Savoir dire Adieu


Quelques mois avant la sortie d'un nouvel album qui serait en 2012 porté aux nues par la critique, une figure de la Variété expliquait à quelques amis que les concerts lui sont devenus une «corvée», que son public est «laid et vieillissant», qu'il lui inspire même «du mépris», concluant qu'«ayant mieux à faire que chanter pour ces cons», elle se demandait s'il lui fallait encore prendre la route, cette «longue route» dont parlait Barbara dans Ma plus belle histoire d'amour. Confidence ou provocation?

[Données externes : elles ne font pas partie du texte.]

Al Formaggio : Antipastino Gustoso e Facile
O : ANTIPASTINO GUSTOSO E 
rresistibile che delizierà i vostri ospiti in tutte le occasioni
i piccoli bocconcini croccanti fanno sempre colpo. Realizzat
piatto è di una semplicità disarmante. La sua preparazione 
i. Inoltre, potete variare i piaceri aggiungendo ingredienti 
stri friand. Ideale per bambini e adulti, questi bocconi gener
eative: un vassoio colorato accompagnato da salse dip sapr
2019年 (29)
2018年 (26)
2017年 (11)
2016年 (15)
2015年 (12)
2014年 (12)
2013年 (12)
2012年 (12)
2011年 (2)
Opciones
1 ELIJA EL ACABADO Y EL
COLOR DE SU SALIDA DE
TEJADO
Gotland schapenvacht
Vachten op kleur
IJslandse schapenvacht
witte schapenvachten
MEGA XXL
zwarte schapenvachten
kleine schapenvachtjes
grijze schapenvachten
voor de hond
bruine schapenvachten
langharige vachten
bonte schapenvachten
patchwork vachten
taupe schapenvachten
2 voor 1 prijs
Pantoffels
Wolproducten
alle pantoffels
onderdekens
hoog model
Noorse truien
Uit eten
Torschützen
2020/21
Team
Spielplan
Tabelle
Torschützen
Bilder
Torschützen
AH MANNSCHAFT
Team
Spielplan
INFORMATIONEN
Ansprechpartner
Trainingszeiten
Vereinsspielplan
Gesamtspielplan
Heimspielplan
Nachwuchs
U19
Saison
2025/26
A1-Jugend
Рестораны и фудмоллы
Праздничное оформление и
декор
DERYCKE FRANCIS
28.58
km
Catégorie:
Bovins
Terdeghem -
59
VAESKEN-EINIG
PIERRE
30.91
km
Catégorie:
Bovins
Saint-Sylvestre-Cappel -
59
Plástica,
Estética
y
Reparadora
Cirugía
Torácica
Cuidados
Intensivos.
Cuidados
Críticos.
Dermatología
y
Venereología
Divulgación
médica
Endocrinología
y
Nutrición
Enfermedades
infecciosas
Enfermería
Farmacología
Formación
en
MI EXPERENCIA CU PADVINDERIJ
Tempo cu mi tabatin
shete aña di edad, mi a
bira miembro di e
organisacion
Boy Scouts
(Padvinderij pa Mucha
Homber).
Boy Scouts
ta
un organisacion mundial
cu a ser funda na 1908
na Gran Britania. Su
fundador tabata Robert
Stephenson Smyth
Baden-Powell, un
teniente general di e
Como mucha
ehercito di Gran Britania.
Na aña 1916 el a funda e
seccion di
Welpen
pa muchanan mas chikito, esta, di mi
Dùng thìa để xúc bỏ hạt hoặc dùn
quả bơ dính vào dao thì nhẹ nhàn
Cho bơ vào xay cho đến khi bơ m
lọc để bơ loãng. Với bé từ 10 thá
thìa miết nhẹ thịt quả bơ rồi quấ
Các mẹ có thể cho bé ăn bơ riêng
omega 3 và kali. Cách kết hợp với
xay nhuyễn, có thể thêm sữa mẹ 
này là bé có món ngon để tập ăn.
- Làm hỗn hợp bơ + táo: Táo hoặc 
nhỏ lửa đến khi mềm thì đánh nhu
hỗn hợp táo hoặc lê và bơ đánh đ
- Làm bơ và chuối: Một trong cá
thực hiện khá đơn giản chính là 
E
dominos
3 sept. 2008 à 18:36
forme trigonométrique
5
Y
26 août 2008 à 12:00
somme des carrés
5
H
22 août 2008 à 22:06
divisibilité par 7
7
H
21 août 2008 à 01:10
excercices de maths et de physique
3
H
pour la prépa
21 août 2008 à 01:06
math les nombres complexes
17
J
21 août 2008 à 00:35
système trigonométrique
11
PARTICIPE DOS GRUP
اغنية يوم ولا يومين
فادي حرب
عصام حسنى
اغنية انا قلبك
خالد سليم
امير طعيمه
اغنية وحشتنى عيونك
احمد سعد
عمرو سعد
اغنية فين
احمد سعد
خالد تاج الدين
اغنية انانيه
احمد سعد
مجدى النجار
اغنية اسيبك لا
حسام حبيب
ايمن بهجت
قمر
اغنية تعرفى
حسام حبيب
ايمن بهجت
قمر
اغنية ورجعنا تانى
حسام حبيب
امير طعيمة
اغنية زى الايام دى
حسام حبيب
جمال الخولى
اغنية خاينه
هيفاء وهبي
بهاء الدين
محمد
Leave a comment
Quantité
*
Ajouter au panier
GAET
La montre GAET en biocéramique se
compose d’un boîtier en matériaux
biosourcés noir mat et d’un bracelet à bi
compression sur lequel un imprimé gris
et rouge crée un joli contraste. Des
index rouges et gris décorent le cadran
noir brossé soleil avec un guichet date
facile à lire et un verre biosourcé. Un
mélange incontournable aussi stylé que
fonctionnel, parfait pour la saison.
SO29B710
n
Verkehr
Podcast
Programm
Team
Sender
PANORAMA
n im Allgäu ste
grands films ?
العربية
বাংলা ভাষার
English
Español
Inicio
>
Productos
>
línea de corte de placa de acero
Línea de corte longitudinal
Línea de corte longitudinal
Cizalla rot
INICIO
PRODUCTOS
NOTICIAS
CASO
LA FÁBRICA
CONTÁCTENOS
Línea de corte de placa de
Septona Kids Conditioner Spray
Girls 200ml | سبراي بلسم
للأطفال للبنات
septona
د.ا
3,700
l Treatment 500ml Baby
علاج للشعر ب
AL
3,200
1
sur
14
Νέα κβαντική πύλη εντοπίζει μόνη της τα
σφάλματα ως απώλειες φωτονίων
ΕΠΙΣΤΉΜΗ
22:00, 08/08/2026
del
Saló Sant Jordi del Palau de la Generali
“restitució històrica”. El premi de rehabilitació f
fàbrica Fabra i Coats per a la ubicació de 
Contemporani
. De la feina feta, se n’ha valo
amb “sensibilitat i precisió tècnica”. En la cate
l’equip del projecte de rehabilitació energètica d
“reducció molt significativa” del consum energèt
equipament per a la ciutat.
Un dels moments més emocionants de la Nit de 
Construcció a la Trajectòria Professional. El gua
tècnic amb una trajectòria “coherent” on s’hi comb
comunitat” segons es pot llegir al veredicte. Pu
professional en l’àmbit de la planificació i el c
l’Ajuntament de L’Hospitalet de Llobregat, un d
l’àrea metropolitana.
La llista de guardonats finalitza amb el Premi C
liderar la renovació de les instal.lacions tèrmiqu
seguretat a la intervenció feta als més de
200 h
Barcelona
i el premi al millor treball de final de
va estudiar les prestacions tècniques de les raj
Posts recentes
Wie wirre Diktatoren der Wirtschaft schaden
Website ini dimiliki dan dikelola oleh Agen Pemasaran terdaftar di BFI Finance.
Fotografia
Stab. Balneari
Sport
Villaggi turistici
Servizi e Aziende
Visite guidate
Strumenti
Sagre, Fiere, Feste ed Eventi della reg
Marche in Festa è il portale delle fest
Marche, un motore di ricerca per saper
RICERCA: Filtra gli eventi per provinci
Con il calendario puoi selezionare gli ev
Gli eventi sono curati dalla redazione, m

Des propos iconoclastes qui donnent à l'artiste une épaisseur inattendue. Ricet Barrier et Jean-Claude Darnal (que Boris Vian adorait, mais l'on s'égare) racontaient en rigolant combien Jacques Brel, avec lequel ils partageait l'affiche à la fin des années 50, pouvait être rosse envers son public.  «Qu'est-ce qu'ils sont cons ce soir!», leur soufflait-il parfois, exténué, en sortant de scène, ne répondant jamais aux rappels. «Demande-t-on à deux boxeurs qui s'en sont mis plein la gueule pendant quinze rounds d'en faire un petit seizième pour contenter les spectateurs?» Mais l'homme qui créa Amsterdam, Mathilde, Les Bourgeois, La Chanson des Vieux amants, Le Plat pays, La Fanette, Ces gens-là, Quand on n'a que l'amour et Ne me quitte pas, parmi tant d'autres uppercuts, eut l'honnêteté de quitter le ring à 36 ans. Définitivement. Quel âge accuse cette vedette de la chanson contemporaine? Elle est déjà plus vieille que Jacques Brel lorsqu'il fit ses adieux à l'Olympia fin 1966. Ça calme.